Sometimes it is useful to cite multiple sources for the same fact, but I think a three-citation minimum for every fact may be an oversimplification. Maybe it depends on the field of study. In the archaeological and historical sources I’ve consulted, I tend to see only one citation per fact, sometimes more if the statement is a synthesis or an extraordinary claim. For example, the Newberry Library’s county boundary dataset typically contains only one citation for the whole feature, occasionally two.

If we ask for too much detail at once, we may risk discouraging mappers from citing their sources. When preparing an import or other bulk edit, you can take your time to perfect the one citation you plan to repeat across the entire changeset, but when you’re mapping a wider variety of features, citing a source needs to be something you can do quickly and then move on. As far as I can tell, so far, the vast majority of occurrences of source:# and source:name come from imports or other bulk imports uploaded through JOSM, not more bespoke edits in iD.

I expect that the improvements @Pedro_Leao is making will promote these subkeys to some extent, but I’m not very confident that we’ll get to 100% coverage without a more organized effort. On Wikipedia, if you add a bare URL as a citation, eventually a bot will come along and automatically fill in a title based on the page title, maybe some other details. Then another bot will make sure the Wayback Machine has archived the URL and link to the archive as a backup. If we can run a bot like this, then mappers don’t need to worry as much about getting all the details right on the first try. Even so, we’ll want iD to support these subkeys so that the filled-in details can be visible to the user.
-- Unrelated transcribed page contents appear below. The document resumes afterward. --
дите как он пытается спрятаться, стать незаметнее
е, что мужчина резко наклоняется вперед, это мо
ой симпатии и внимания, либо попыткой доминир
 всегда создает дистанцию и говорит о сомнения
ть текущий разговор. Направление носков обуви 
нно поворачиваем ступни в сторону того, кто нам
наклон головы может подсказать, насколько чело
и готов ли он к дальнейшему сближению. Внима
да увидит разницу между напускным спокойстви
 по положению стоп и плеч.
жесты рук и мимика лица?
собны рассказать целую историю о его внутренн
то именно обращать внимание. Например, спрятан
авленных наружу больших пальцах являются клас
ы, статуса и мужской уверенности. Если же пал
Pedro_Leao · July 15, 2024, 10:27am

I like the idea of showing all of the supported subkeys at once! It would probably encourage users to fill them in because it would show new users that they exist. A way of doing it could be this:

What do you think?
About the general source=* key being used less often: That could happen, but I’m not sure it would be a bad thing. Using source:url=* instead of source=* for a website’s URL fells more structured, because the subkey itself only expects URLs. If we wanted to filter all URLs for a group of features, for instance, source:url=* could be used.
I’m thinking of leaving source=* available and tagged as a “General source” for people that still wanted to use it.
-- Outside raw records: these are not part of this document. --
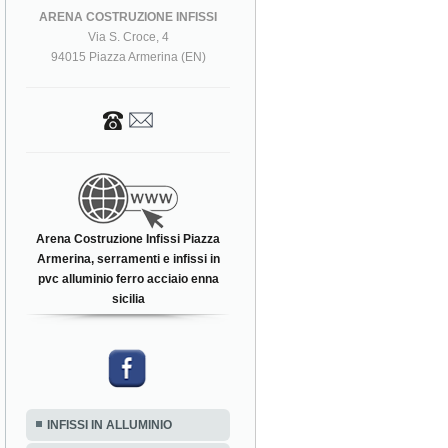
ARENA COSTRUZIONE INFISSI
Via S. Croce, 4
94015 Piazza Armerina (EN)
Arena Costruzione Infissi Piazza
Armerina, serramenti e infissi in
pvc alluminio ferro acciaio enna
sicilia
INFISSI IN ALLUMINIO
jeffmeyer · July 15, 2024, 1:54pm

Ah, yes… certainly. If there’s a single, definitive source, such as a treaty document defining a boundary, that’s enough. I believe that’s the type of reference used for the Newberry set.

I believe the rule of three exists where there is uncertainty and room for alternative explanations.

My main point for supporting multiple sources for a single assertion is that we should be able to support it when it is needed or could be helpful, not that it should be used in all cases.

Minh_Nguyen · July 18, 2024, 11:37pm

This could dovetail with an idea I floated to use source=* for a project-wide identifier of some sort that could point back to the wiki for more details. We definitely don’t have to support that right away, but if we can steer people towards the subkeys for things that definitely aren’t these identifiers, then eventually we’ll be able to optimize around the identifiers with more confidence.

If folks agree with this approach, once the dust clears, I could do a mass edit in the database to move things that look like URLs to source:url=*, and someone could fix ohm-inspector to look at that key.